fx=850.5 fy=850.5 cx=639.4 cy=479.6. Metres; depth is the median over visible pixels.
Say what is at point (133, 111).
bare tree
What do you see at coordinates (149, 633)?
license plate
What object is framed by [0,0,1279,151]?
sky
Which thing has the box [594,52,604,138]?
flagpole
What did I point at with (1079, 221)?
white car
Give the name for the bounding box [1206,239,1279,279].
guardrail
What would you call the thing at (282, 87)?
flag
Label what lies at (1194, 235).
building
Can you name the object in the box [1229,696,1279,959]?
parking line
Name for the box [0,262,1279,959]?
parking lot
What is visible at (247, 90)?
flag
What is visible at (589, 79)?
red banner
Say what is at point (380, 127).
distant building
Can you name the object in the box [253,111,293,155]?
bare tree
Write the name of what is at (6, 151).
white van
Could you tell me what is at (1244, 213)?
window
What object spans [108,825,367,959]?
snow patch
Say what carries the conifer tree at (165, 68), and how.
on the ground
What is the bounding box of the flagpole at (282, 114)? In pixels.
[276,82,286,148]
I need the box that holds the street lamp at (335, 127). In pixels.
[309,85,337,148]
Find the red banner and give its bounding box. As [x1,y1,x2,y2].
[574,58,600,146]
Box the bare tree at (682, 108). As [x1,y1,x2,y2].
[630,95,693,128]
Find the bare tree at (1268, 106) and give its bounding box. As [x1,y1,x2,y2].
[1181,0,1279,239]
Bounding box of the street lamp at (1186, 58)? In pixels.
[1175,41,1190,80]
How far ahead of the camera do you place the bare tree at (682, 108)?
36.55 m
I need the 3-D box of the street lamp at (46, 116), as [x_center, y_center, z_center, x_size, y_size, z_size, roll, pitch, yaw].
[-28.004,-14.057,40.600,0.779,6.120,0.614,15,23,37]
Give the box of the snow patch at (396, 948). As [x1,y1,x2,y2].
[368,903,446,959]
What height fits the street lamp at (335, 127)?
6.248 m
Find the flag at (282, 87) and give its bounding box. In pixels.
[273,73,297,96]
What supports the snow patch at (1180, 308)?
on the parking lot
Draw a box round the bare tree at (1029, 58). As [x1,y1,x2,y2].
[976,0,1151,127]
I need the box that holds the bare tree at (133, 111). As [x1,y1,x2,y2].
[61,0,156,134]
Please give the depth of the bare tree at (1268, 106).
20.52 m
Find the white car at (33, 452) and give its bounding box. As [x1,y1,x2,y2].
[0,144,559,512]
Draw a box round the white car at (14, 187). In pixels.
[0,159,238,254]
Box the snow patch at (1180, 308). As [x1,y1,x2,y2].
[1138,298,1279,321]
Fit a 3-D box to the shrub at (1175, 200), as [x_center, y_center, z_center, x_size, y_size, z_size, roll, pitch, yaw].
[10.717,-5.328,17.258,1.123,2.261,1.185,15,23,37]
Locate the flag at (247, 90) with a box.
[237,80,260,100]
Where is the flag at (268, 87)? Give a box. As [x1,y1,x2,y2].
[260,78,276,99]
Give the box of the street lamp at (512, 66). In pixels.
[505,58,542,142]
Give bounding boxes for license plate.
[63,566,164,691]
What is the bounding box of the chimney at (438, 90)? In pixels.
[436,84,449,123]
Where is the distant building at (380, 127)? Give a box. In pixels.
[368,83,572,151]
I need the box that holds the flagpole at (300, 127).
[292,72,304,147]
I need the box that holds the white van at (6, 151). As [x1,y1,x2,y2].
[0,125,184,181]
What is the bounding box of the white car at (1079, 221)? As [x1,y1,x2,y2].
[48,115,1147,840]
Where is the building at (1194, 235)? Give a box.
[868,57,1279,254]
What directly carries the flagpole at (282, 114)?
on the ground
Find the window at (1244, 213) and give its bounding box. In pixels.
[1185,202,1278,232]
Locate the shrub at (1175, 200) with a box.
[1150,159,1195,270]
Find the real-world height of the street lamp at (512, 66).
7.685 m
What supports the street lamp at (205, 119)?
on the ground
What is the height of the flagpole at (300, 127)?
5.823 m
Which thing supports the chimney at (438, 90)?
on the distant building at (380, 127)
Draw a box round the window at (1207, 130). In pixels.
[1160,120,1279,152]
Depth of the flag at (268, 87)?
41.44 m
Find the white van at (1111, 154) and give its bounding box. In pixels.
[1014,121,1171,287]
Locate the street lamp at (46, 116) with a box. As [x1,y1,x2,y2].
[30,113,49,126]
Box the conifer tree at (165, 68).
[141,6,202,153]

**Action item**.
Reproduce the material while keeping each line exactly as it was written.

**Output of the task**.
fx=850.5 fy=850.5 cx=639.4 cy=479.6. Metres; depth is the median over visible pixels.
Say what is at point (133, 111).
bare tree
What do you see at coordinates (149, 633)?
license plate
What object is framed by [0,0,1279,151]?
sky
Which thing has the box [594,52,604,138]?
flagpole
What did I point at with (1079, 221)?
white car
Give the name for the bounding box [1206,239,1279,279].
guardrail
What would you call the thing at (282, 87)?
flag
Label what lies at (1194, 235).
building
Can you name the object in the box [1229,696,1279,959]?
parking line
Name for the box [0,262,1279,959]?
parking lot
What is visible at (247, 90)?
flag
What is visible at (589, 79)?
red banner
Say what is at point (380, 127).
distant building
Can you name the object in the box [253,111,293,155]?
bare tree
Write the name of what is at (6, 151).
white van
Could you tell me what is at (1244, 213)?
window
What object spans [108,825,367,959]?
snow patch
Say what carries the conifer tree at (165, 68), and how.
on the ground
What is the bounding box of the flagpole at (282, 114)? In pixels.
[276,82,286,148]
I need the box that holds the street lamp at (335, 127). In pixels.
[309,85,337,148]
Find the red banner and give its bounding box. As [x1,y1,x2,y2].
[574,58,600,146]
Box the bare tree at (682, 108). As [x1,y1,x2,y2].
[630,95,693,128]
Find the bare tree at (1268, 106) and give its bounding box. As [x1,y1,x2,y2].
[1181,0,1279,239]
Bounding box of the street lamp at (1186, 58)? In pixels.
[1175,41,1190,80]
How far ahead of the camera do you place the bare tree at (682, 108)?
36.55 m
I need the 3-D box of the street lamp at (46, 116), as [x_center, y_center, z_center, x_size, y_size, z_size, roll, pitch, yaw].
[-28.004,-14.057,40.600,0.779,6.120,0.614,15,23,37]
Give the box of the snow patch at (396, 948). As [x1,y1,x2,y2].
[368,903,446,959]
What height fits the street lamp at (335, 127)?
6.248 m
Find the flag at (282, 87) and give its bounding box. In pixels.
[273,73,297,96]
What supports the snow patch at (1180, 308)?
on the parking lot
Draw a box round the bare tree at (1029, 58). As [x1,y1,x2,y2].
[976,0,1151,127]
I need the box that holds the bare tree at (133, 111). As [x1,y1,x2,y2].
[61,0,156,134]
Please give the depth of the bare tree at (1268, 106).
20.52 m
Find the white car at (33, 452) and give its bounding box. As [x1,y1,x2,y2].
[0,144,559,512]
Draw a box round the white car at (14, 187). In pixels.
[0,159,238,254]
Box the snow patch at (1180, 308). As [x1,y1,x2,y2].
[1138,298,1279,321]
Fit a 3-D box to the shrub at (1175, 200), as [x_center, y_center, z_center, x_size, y_size, z_size, roll, pitch, yaw].
[10.717,-5.328,17.258,1.123,2.261,1.185,15,23,37]
Locate the flag at (247, 90) with a box.
[237,80,260,100]
Where is the flag at (268, 87)? Give a box. As [x1,y1,x2,y2].
[260,78,276,99]
Give the box of the street lamp at (512, 66). In pixels.
[505,58,542,142]
Give bounding boxes for license plate.
[63,566,164,691]
What is the bounding box of the chimney at (438, 90)? In pixels.
[436,84,449,123]
Where is the distant building at (380, 127)? Give a box. In pixels.
[368,83,572,151]
I need the box that holds the flagpole at (300, 127).
[292,72,304,147]
I need the box that holds the white van at (6, 151). As [x1,y1,x2,y2].
[0,125,184,181]
What is the bounding box of the white car at (1079, 221)? As [x1,y1,x2,y2].
[48,115,1147,840]
Where is the building at (1194, 235)? Give a box.
[868,57,1279,254]
What directly carries the flagpole at (282, 114)?
on the ground
Find the window at (1244, 213) and give its bounding box. In pixels.
[1185,202,1278,232]
Locate the shrub at (1175, 200) with a box.
[1150,159,1195,270]
Find the real-world height of the street lamp at (512, 66).
7.685 m
What supports the street lamp at (205, 119)?
on the ground
What is the height of the flagpole at (300, 127)?
5.823 m
Which thing supports the chimney at (438, 90)?
on the distant building at (380, 127)
Draw a box round the window at (1207, 130). In pixels.
[1160,120,1279,152]
Depth of the flag at (268, 87)?
41.44 m
Find the white van at (1111, 154) and give its bounding box. In pixels.
[1014,121,1171,287]
Locate the street lamp at (46, 116) with a box. As [x1,y1,x2,y2].
[30,113,49,126]
Box the conifer tree at (165, 68).
[141,6,202,153]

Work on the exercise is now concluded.